The task: Only lines containing "primary" are wanted from the data below. Copy those lines.
Dataset entries section start
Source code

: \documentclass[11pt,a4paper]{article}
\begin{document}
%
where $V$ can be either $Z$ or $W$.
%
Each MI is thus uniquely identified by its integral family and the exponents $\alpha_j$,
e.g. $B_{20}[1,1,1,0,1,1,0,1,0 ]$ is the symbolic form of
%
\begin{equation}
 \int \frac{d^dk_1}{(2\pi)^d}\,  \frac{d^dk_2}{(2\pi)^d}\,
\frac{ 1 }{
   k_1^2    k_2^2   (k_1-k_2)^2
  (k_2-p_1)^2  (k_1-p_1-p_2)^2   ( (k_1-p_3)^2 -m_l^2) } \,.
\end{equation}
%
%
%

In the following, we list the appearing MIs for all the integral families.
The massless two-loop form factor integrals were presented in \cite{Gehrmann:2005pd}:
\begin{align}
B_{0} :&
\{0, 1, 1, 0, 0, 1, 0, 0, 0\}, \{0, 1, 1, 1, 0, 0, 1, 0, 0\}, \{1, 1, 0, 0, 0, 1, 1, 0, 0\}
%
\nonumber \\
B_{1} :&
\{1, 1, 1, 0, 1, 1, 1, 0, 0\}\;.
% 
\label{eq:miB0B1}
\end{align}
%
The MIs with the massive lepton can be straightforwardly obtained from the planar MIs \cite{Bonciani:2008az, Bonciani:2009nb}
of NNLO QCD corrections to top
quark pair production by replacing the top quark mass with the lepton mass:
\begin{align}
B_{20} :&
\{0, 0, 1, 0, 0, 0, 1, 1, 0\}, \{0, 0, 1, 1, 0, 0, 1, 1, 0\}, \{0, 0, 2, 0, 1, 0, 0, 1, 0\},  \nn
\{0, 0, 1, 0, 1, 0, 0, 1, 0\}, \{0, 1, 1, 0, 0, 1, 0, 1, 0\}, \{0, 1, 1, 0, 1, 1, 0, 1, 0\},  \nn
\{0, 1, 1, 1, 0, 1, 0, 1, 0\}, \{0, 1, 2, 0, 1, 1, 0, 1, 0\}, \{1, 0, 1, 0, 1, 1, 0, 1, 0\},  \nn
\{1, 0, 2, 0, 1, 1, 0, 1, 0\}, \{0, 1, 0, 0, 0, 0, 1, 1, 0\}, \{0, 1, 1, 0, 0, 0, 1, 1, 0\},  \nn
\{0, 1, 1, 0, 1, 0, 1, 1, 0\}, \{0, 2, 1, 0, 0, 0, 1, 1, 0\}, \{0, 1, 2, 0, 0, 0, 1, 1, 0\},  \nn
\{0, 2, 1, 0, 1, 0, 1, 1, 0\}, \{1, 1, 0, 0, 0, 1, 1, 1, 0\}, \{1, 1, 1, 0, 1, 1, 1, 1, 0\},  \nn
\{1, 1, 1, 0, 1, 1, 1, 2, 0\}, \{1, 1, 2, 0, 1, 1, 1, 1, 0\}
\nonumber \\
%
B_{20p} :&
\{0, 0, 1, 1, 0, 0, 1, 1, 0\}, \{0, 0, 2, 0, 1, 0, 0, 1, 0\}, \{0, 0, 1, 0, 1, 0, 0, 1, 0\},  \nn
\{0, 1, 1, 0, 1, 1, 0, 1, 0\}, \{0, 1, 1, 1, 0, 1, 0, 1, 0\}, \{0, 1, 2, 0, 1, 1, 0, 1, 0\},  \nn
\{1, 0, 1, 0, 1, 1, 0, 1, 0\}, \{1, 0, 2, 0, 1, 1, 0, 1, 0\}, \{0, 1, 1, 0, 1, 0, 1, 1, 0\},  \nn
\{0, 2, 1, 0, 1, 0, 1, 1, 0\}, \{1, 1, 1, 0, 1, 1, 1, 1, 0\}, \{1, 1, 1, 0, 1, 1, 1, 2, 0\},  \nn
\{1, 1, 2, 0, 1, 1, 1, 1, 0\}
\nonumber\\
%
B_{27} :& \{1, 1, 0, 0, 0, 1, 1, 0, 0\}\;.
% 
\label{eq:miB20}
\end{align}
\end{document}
Dataset entries section end
Dataset entries section start
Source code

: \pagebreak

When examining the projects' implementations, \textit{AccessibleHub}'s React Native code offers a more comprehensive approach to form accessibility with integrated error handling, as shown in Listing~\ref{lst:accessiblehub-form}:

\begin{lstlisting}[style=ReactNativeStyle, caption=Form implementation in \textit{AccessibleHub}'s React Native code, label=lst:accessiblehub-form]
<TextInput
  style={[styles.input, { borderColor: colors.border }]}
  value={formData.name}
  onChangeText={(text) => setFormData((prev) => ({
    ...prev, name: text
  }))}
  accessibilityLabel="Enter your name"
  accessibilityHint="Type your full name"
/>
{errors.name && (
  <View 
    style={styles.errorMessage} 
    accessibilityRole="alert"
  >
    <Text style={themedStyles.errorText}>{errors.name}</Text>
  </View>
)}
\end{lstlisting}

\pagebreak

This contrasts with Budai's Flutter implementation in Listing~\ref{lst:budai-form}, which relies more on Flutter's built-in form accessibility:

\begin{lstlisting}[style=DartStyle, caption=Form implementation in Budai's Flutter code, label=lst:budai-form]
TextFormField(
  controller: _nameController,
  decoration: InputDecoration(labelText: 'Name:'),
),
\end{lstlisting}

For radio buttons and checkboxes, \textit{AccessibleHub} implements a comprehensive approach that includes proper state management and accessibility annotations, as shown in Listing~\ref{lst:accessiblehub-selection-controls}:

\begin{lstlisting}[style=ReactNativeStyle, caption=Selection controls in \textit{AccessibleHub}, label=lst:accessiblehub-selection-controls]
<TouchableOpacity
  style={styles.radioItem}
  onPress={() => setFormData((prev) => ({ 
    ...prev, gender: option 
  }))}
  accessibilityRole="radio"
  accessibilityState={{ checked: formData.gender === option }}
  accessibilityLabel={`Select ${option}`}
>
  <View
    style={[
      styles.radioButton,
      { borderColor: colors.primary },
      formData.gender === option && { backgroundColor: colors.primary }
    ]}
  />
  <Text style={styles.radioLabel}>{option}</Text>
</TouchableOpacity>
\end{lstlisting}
Dataset entries section end
Written solution:
      { borderColor: colors.primary },
      formData.gender === option && { backgroundColor: colors.primary }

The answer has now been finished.